Copy the lines below that contain "click".

• _AVAILABLE RECORDS_

'''

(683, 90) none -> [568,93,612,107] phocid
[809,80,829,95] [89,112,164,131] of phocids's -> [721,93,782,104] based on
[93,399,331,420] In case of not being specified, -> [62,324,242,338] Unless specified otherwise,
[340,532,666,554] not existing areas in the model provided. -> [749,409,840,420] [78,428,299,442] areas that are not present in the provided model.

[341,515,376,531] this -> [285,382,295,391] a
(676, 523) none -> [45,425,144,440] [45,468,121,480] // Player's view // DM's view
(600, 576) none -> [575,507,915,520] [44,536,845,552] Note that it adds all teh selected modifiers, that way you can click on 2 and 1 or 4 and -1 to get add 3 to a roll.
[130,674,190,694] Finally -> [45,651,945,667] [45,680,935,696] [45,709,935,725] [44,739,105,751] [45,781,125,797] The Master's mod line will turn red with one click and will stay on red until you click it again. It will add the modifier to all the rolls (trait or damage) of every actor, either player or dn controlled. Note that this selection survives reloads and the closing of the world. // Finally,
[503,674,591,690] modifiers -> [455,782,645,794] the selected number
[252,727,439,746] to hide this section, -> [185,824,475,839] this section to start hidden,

'''

• _RESULT BELOW_
(600, 576) none -> [575,507,915,520] [44,536,845,552] Note that it adds all teh selected modifiers, that way you can click on 2 and 1 or 4 and -1 to get add 3 to a roll.
[130,674,190,694] Finally -> [45,651,945,667] [45,680,935,696] [45,709,935,725] [44,739,105,751] [45,781,125,797] The Master's mod line will turn red with one click and will stay on red until you click it again. It will add the modifier to all the rolls (trait or damage) of every actor, either player or dn controlled. Note that this selection survives reloads and the closing of the world. // Finally,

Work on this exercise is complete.